◆ Aim of the task: Arrange every line of the data below as a Markdown table with two columns, Row and Line, numbering the rows in order and skipping any blank lines.

── Source data ──

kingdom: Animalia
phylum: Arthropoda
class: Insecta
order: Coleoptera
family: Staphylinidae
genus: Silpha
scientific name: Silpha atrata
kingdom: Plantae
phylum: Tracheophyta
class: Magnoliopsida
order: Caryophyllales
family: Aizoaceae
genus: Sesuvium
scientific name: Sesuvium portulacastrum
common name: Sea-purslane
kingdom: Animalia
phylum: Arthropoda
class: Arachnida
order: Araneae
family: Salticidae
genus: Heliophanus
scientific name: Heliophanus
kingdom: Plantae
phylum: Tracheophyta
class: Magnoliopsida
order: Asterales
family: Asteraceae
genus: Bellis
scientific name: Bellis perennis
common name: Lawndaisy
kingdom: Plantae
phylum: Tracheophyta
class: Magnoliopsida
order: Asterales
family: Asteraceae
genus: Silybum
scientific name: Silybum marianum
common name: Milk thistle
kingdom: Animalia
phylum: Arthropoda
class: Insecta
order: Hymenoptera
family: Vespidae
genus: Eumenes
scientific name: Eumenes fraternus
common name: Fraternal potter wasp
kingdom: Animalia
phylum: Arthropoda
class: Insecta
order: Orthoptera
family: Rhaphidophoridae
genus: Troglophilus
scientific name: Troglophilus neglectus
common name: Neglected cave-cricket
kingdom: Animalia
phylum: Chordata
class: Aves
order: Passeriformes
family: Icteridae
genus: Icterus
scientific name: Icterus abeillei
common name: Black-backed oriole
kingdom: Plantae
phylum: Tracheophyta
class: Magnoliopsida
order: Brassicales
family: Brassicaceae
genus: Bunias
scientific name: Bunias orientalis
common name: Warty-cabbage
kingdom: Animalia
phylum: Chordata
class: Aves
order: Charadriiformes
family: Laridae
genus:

───

◆ Reply to the task:
| Row | Line |
|---|---|
| 1 | kingdom: Animalia |
| 2 | phylum: Arthropoda |
| 3 | class: Insecta |
| 4 | order: Coleoptera |
| 5 | family: Staphylinidae |
| 6 | genus: Silpha |
| 7 | scientific name: Silpha atrata |
| 8 | kingdom: Plantae |
| 9 | phylum: Tracheophyta |
| 10 | class: Magnoliopsida |
| 11 | order: Caryophyllales |
| 12 | family: Aizoaceae |
| 13 | genus: Sesuvium |
| 14 | scientific name: Sesuvium portulacastrum |
| 15 | common name: Sea-purslane |
| 16 | kingdom: Animalia |
| 17 | phylum: Arthropoda |
| 18 | class: Arachnida |
| 19 | order: Araneae |
| 20 | family: Salticidae |
| 21 | genus: Heliophanus |
| 22 | scientific name: Heliophanus |
| 23 | kingdom: Plantae |
| 24 | phylum: Tracheophyta |
| 25 | class: Magnoliopsida |
| 26 | order: Asterales |
| 27 | family: Asteraceae |
| 28 | genus: Bellis |
| 29 | scientific name: Bellis perennis |
| 30 | common name: Lawndaisy |
| 31 | kingdom: Plantae |
| 32 | phylum: Tracheophyta |
| 33 | class: Magnoliopsida |
| 34 | order: Asterales |
| 35 | family: Asteraceae |
| 36 | genus: Silybum |
| 37 | scientific name: Silybum marianum |
| 38 | common name: Milk thistle |
| 39 | kingdom: Animalia |
| 40 | phylum: Arthropoda |
| 41 | class: Insecta |
| 42 | order: Hymenoptera |
| 43 | family: Vespidae |
| 44 | genus: Eumenes |
| 45 | scientific name: Eumenes fraternus |
| 46 | common name: Fraternal potter wasp |
| 47 | kingdom: Animalia |
| 48 | phylum: Arthropoda |
| 49 | class: Insecta |
| 50 | order: Orthoptera |
| 51 | family: Rhaphidophoridae |
| 52 | genus: Troglophilus |
| 53 | scientific name: Troglophilus neglectus |
| 54 | common name: Neglected cave-cricket |
| 55 | kingdom: Animalia |
| 56 | phylum: Chordata |
| 57 | class: Aves |
| 58 | order: Passeriformes |
| 59 | family: Icteridae |
| 60 | genus: Icterus |
| 61 | scientific name: Icterus abeillei |
| 62 | common name: Black-backed oriole |
| 63 | kingdom: Plantae |
| 64 | phylum: Tracheophyta |
| 65 | class: Magnoliopsida |
| 66 | order: Brassicales |
| 67 | family: Brassicaceae |
| 68 | genus: Bunias |
| 69 | scientific name: Bunias orientalis |
| 70 | common name: Warty-cabbage |
| 71 | kingdom: Animalia |
| 72 | phylum: Chordata |
| 73 | class: Aves |
| 74 | order: Charadriiformes |
| 75 | family: Laridae |
| 76 | genus: |